Today’s BIS email was an interesting one in the light of recent events. It has a speech
by Christian Noyer, the Governor of the Bank of France, regarding Basel
II’s implementation in France. Remember while you read it that a
certain trader’s activities would have been classified as an operational
risk loss.
This passage is interesting in the light of the problems at SocGen:
By 31 December 2007, over 30 on-site inspections will have been conducted in 20 institutions, involving at times up to 100 inspectors at a time. These on-site inspections examined IRB systems for credit risk and advanced operational risk measurement approaches.
As SocGen is one of the largest banks in Europe I am presuming that
they were one of the banks visited – I think this a safe assumption.

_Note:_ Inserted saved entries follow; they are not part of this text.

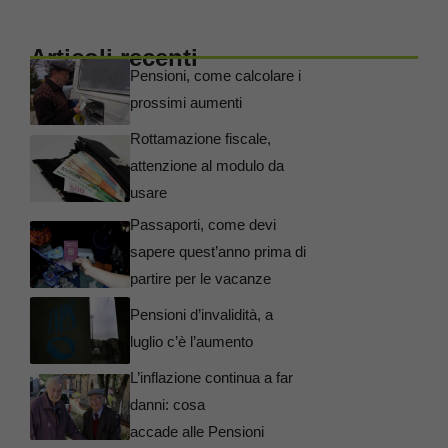
Articoli recenti
Pensioni, come calcolare i
prossimi aumenti
Rottamazione fiscale,
attenzione al modulo da
usare
Passaporti, come devi
sapere quest’anno prima di
partire per le vacanze
Pensioni d’invalidità, a
luglio c’è l’aumento
L’inflazione continua a far
danni: cosa
accade alle Pensioni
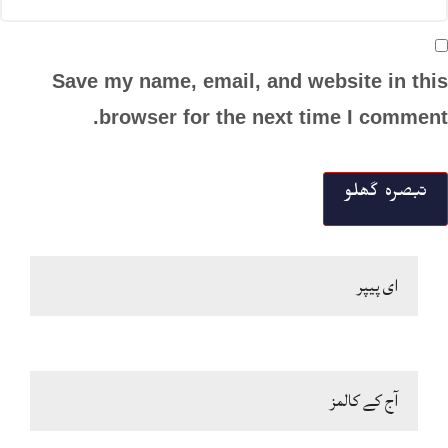
Save my name, email, and website in this
browser for the next time I comment.
ای پیپر
آج کے کالمز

This means that SocGen was assessed for operational risk issues while
all of the rogue trading activities was going on – the trading that was
risking much more than the capital of the bank.
He goes on to say:
…and 5 institutions (accounting for almost 60% of the total assets in the French banking system) are expected to adopt an advanced operational risk measurement approach. As institutions have the possibility under Basel II of using their IRB approaches to calculate regulatory capital requirements, supervisors must ensure that these approaches are reliable.
I really wonder how reliable the regulators found SocGen’s risk
management to be in their supervisory visit? How closely did they look?
You would have thought that the trading arm, where most, if not all of
these events have historically happened, would have been a primary focus
of that review. What did they see?
At the very least, SocGen will probably have to carry a much heavier
operational risk capital burden now than they would have originally
calculated less than a month ago. I think the BoF will have to have a
bit more to say on this in the not too distant future. Who is next in
line to resign over this? They may not be at SocGen.
[Update]In the light of the latest revelations – see here it looks like a lot more than a single trader should lose his job. It looks like senior management were turning a blind eye to the trading while it was making a profit and only got concerned once it was making a loss. If so, it would make the criminal charge hard to sustain.
There is a lot more to come from this one…[/Update]
1 comment
30 January, 2008 at 20:56
Martin Davies
Agreed it clearly shows that SocGen doesn’t have very effective control or insight to what is going on in the business. Perhaps controls are not alligned to exposures in a manner that they clearly representing risks but from this perspective the statement below isn’t quite about that …
“By 31 December 2007, over 30 on-site inspections will have been conducted in 20 institutions, involving at times up to 100 inspectors at a time. These on-site inspections examined IRB systems for credit risk and advanced operational risk measurement approaches.”
Basel II would be that control monitoring is in place, it is that which is being audited not the controls themselves. Does the bank monitor controls, does it reserve capital appropriately in the context of such results … Controls might actually be loose, void, strategically turned off, the key here is that was group risk aware of the dangers and was capital available for such hazards. If the answer was no, then they don’t only have busted controls, but either broken policy and weak monitoring.
They could acutally have all ills then really more than one single trader should loose his job.